Copie exécutoire à Me Stéphan GAUTHIER
Délivrée le 25 Septembre 2025
Copie dossier
NOM DES PARTIES :
DEMANDERESSES :
Madame [G] [E]
née le 12 Novembre 1993 à [Localité 3], demeurant [Adresse 2]
représentée par Me Stéphan GAUTHIER, avocat au barreau d’AIX-EN-PROVENCE
Madame [R] [N]
née le 18 Juin 1959 à [Localité 5], demeurant [Adresse 2]

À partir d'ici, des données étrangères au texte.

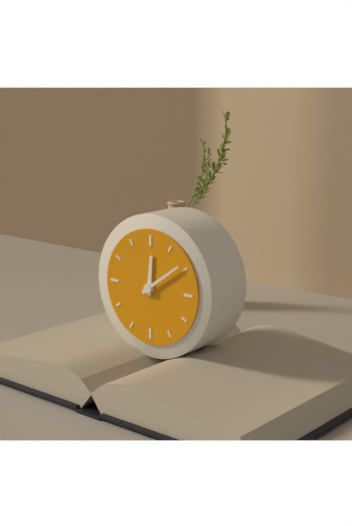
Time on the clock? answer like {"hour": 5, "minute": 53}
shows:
{"hour": 12, "minute": 9}
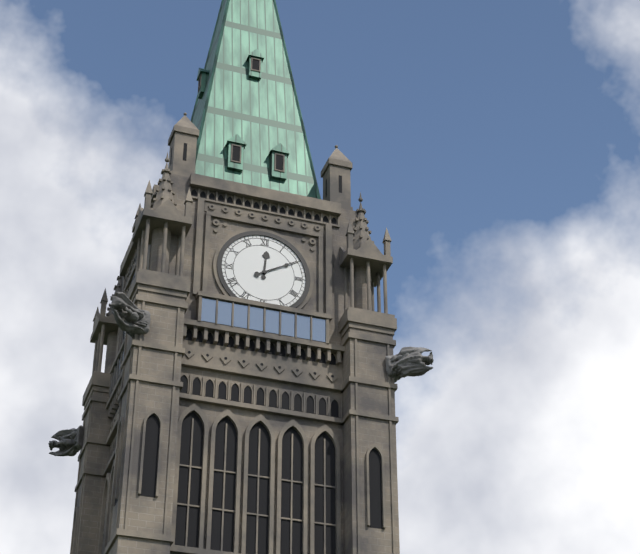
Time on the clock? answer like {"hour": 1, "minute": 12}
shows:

représentée par Me Stéphan GAUTHIER, avocat au barreau d’AIX-EN-PROVENCE
D’UNE PART ;
DEFENDEUR :
Monsieur [J] [Y], demeurant [Adresse 1]
Non comparant
D’AUTRE PART ;
******************
EXPOSE DU LITIGE
Madame [R] [N], souhaitant aménager son garage en studio pour sa fille Madame [G] [E] qui débutait des études à proximité, s’est rapproché de l’entreprise [J] MACONNERIE, dont elle connaissait le gérant, Monsieur [J] [Y], pour avoir fait appel à lui lors de précédents travaux de maçonnerie.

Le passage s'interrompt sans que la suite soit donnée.